Improving Error Notification Comprehension in IDEs by Supporting Developer Self-Explanations

Explanatory interface mockup, conceptualized in the Eclipse IDE.

My second graduate consortium submission, Improving Error Notification Comprehension in IDEs by Supporting Developer Self-Explanations, has been accepted to the IEEE Symposium on Visual Languages and Human-Centric Computing (VL/HCC) in Atlanta, Georgia. The abstract of the paper follows:

Despite the advanced static analysis techniques available to compilers, error notifications as presented by modern IDEs remain perplexing for developers to resolve. My thesis postulates that tools fail to adequately support self-explanation, a core metacognitive process necessary to comprehend notifications. The contribution of my work will bridge the gap between the presentation of tools and interpretation by developers by enabling IDEs to present the information they compute in a way that supports developer self-explanation.

You can compare this submission with my prior VL/HCC Graduate Consortium.

Fuse: A Reproducible, Extendable, Internet-scale Corpus of Spreadsheets

Fuse Distribution

Our paper, Fuse: A Reproducible, Extendable, Internet-scale Corpus of Spreadsheets, has been accepted to the 12th Working Conference on Mining Software Repositories.

Fuse is obtained by filtering through 1.9 petabytes of raw data from Common Crawl, using Amazon Web Services.

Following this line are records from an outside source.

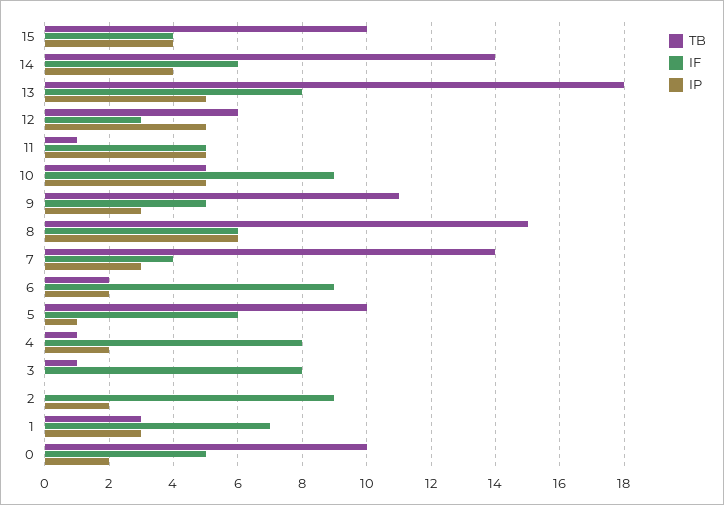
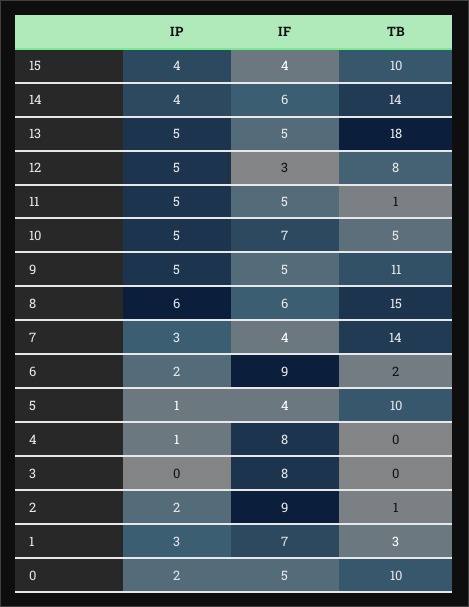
IF, 13: 8 -> 5
TB, 12: 6 -> 8
IF, 10: 9 -> 7
IP, 9: 3 -> 5
IF, 5: 6 -> 4
TB, 4: 1 -> 0
IP, 4: 2 -> 1
TB, 3: 1 -> 0
TB, 2: 0 -> 1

See our Fuse Spreadsheet Corpus project page for details on obtaining the spreadsheets and using the spreadsheet metadata.

The abstract of the paper follows:

Spreadsheets are perhaps the most ubiquitous form of end-user programming software. This paper describes a corpus, called Fuse, containing 2,127,284 URLs that return spreadsheets (and their HTTP server responses), and 249,376 unique spreadsheets, contained within a public web archive of over 26.83 billion pages. Obtained using nearly 60,000 hours of computation, the resulting corpus exhibits several useful properties over prior spreadsheet corpora, including reproducibility and extendability. Our corpus is unencumbered by any license agreements, available to all, and intended for wide usage by end-user software engineering researchers. In this paper, we detail the data and the spreadsheet extraction process, describe the data schema, and discuss the trade-offs of Fuse with other corpora.

Microsoft Research Internship

Microsoft Research

I’m happy to announce that I’ve accepted an offer to intern at Microsoft Research this summer, from June 1 through August 21, in Redmond, Washington. I’ll be working under the direction of Rob DeLine, Principal Researcher and Group Manager of Human Interactions in Programming (HIP).

Human Interactions in Programming HIP works at the intersection of HCI, CSCW, and Software Engineering. The group uses a human-centered approach to develop tools to support software engineers and teams.

Can Social Screencasting Help Developers Learn New Tools?

Screencasting Tool Usages
Our short paper, Can Social Screencasting Help Developers Learn New Tools?, has been accepted to the 8th International Workshop on Cooperative and Human Aspects of Software Engineering (CHASE 2015). The workshop is colocated with ICSE, and will be hosted in Florence, Italy.

The lead author of the paper is Kubick Lubick. The abstract of the paper follows:

An effective way to learn about software development tools is by
directly observing peers’ workflows. However, these tool knowledge transfer events happen infrequently because developers must be both colocated and available. We explore an online social screencasting system that removes the dependencies of colocation and availability while maintaining the beneficial tool knowledge transfer of peer observation. Our results from a formative study indicate these online observations happen more frequently than in-person observations, but their effects are only temporary. We conclude that while peer observation facilitates online knowledge transfer, it is not the only component — other social factors may be involved.